UM regents approve new ethics policy

October 29, 2006|By Capital News Service

The University System of Maryland's Board of Regents has approved a tougher ethics policy for its members that prohibits paid lobbying and sets stricter standards on conflicts of interest.

The new guidelines approved Friday elaborate on the one-sentence 1999 policy banning lobbying by regents, under which regent and former Gov. Marvin Mandel and former board Chairman David H. Nevins were investigated by a panel of their fellow board members.

"I think it's fair to say that [the new guidelines] stemmed from the review of my activities and those of a couple of other board members," Nevins said.

As the former marketing director of Constellation Energy Group, Nevins came under scrutiny by the board after he chaperoned Constellation officials to meetings with state legislators. A panel of the board cleared Nevins of any wrongdoing in April.

Shortly after Nevins was cleared, the same audit committee panel found that Mandel had violated the policy working as a paid lobbyist during the 2004, 2005 and 2006 legislative sessions.
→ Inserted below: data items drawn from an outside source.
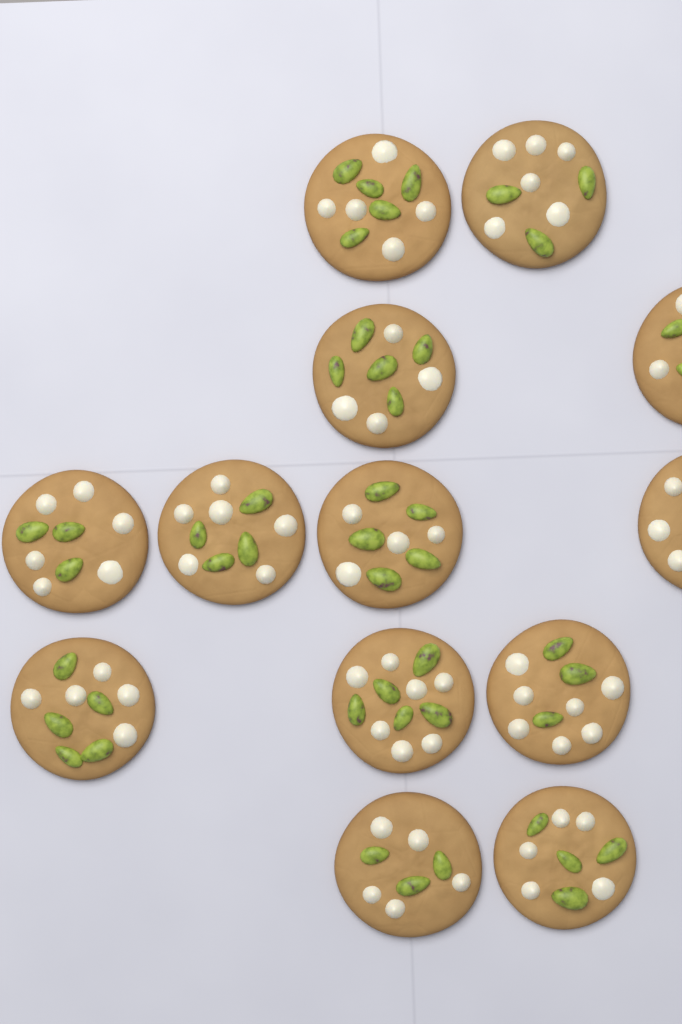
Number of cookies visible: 13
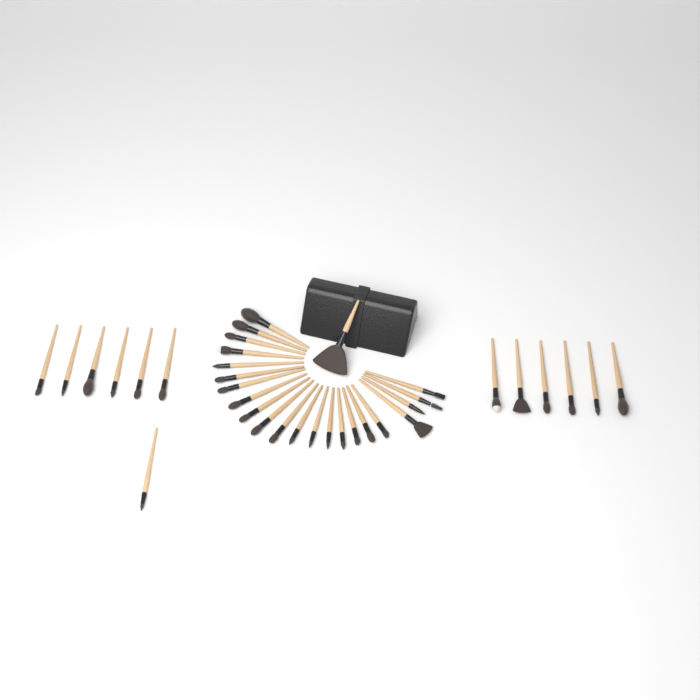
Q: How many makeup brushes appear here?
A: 36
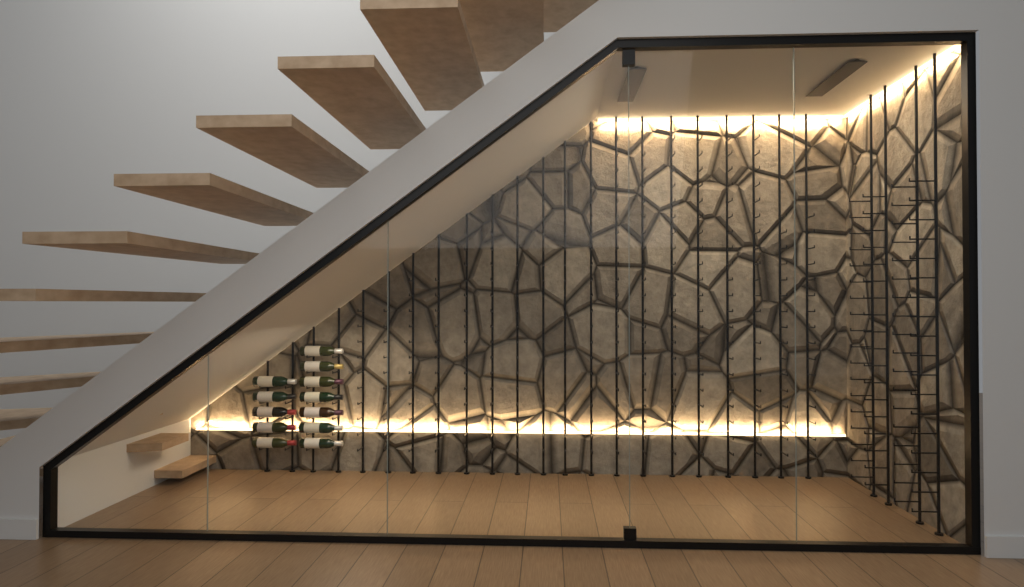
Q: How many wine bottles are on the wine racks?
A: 12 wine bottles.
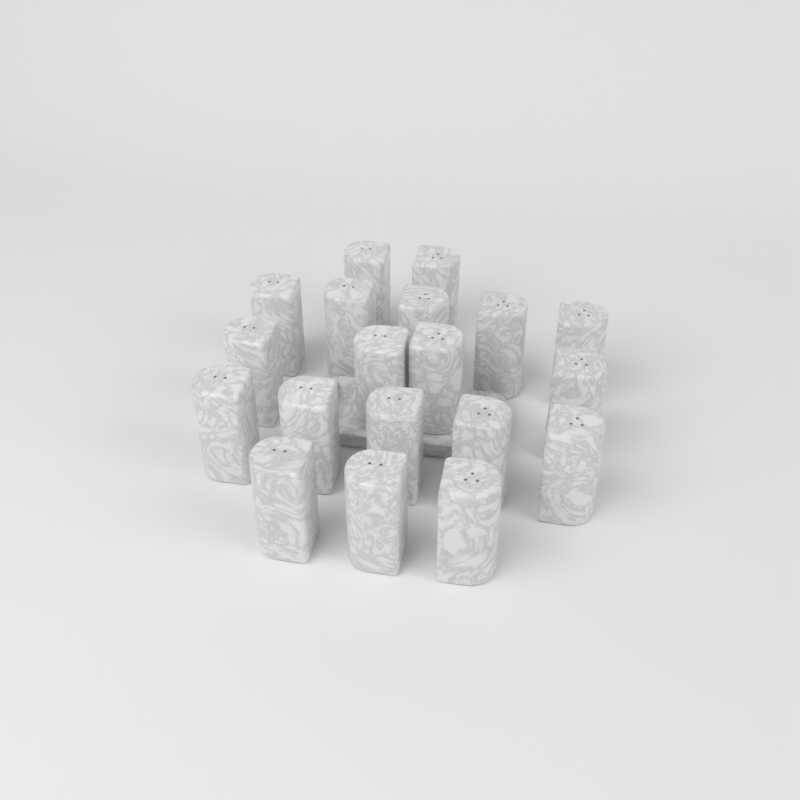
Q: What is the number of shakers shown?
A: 19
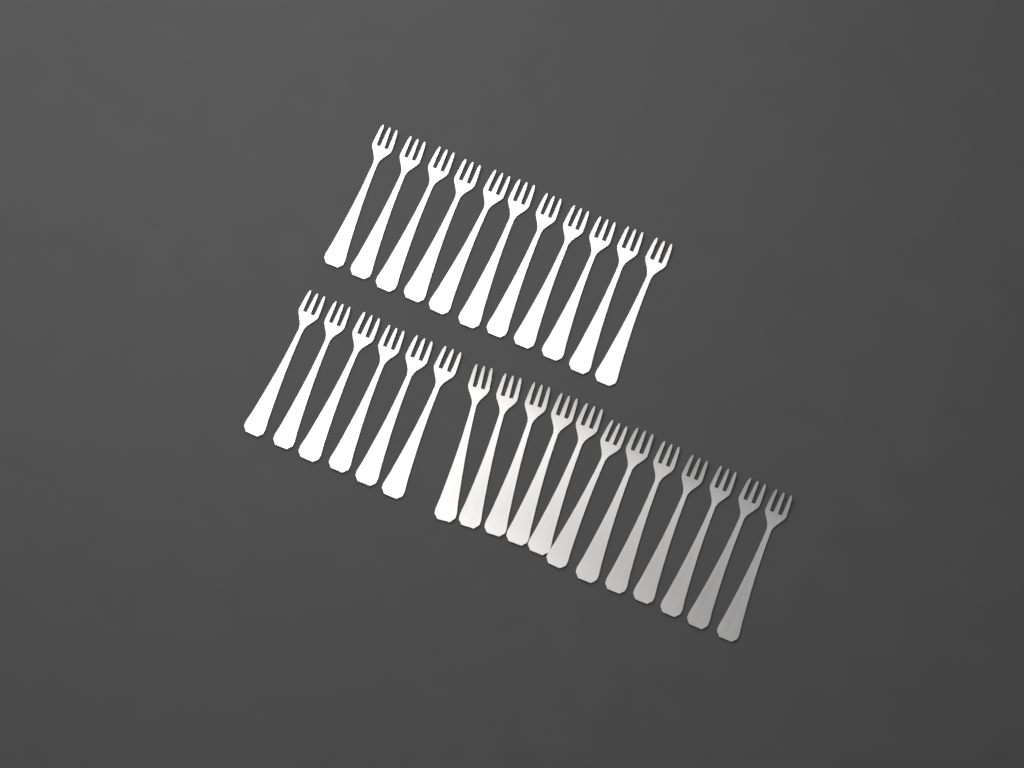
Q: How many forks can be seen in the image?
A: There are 29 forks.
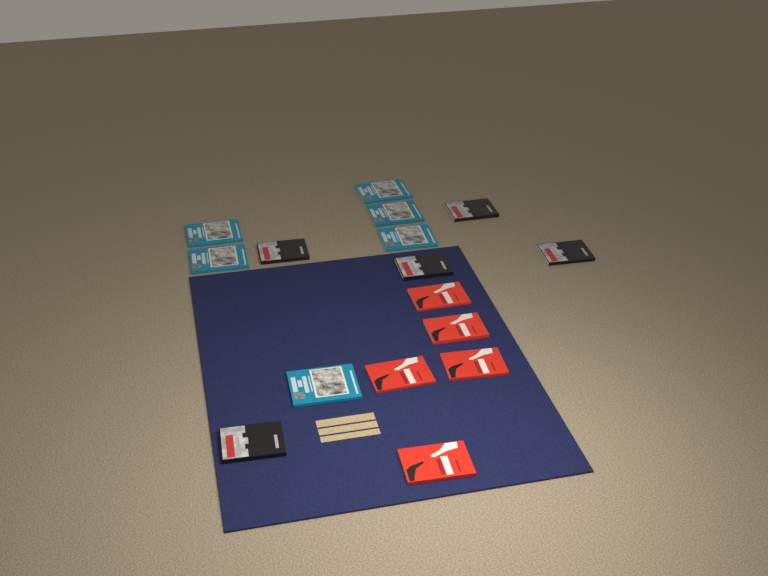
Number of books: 16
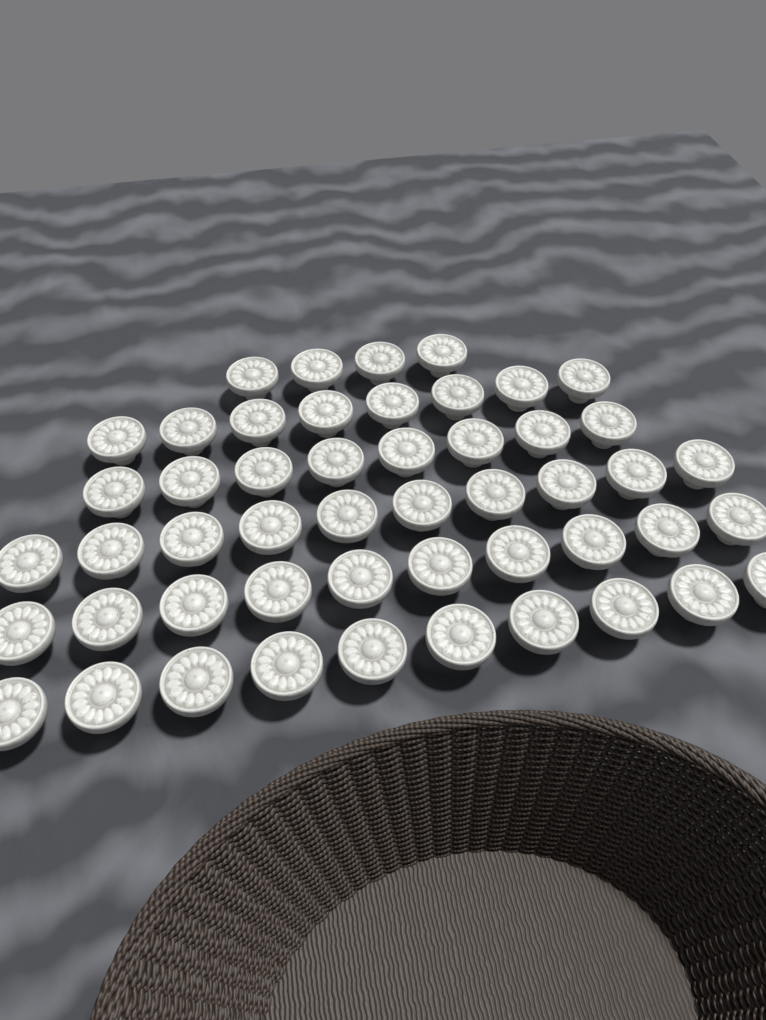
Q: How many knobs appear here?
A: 50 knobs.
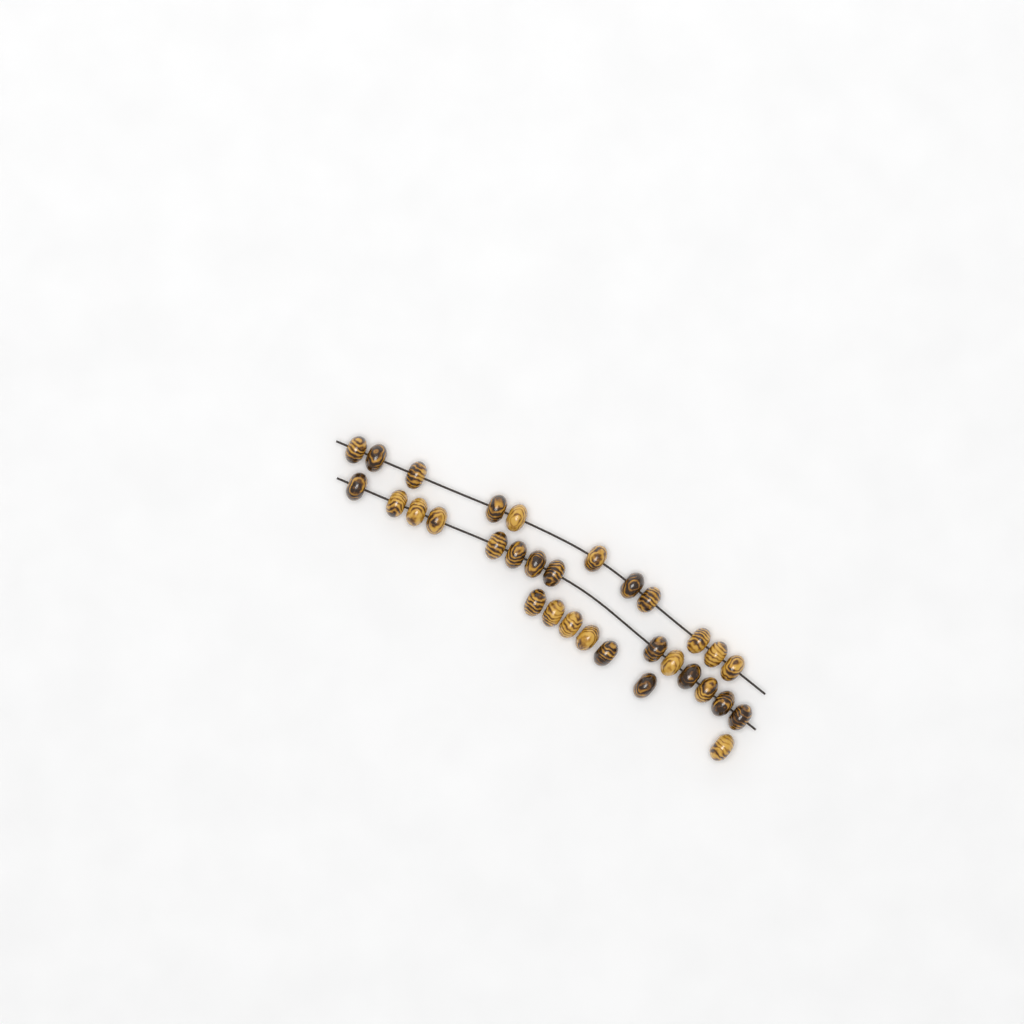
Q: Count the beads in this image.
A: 32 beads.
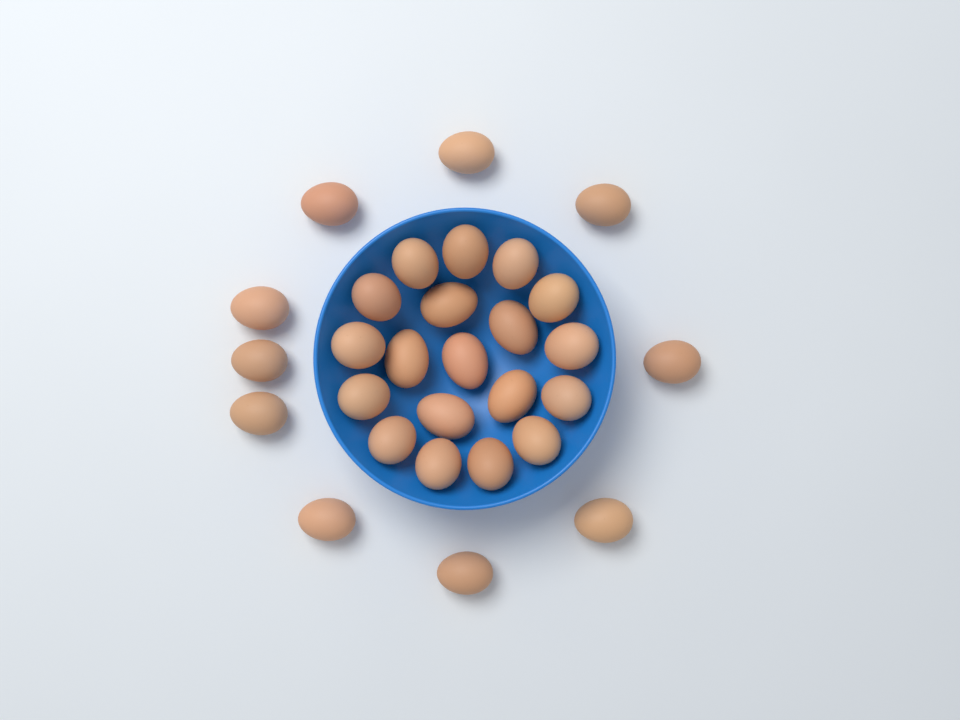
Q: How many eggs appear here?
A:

"What happened when these issues were raised this past spring was that people recognized that there were really no standards or guidelines to drive this policy," said William E. Kirwan, chancellor of the University System of Maryland.

The new policy states that members cannot accept payment to "communicate with an official or employee of the General Assembly for the purpose of influencing legislative action." Exceptions include communicating with legislators on official regents business and representing one's own employer or profession at the legislature - provided that talking to General Assembly staff is a normal part of the job.

Under the new guidelines, board members cannot engage in talks with lawmakers that create - or even appear to be - a conflict of interest with their duties as regents.

The old policy read, "A member of the Board of Regents shall not, for compensation, assist or represent any party in any matter before the General Assembly."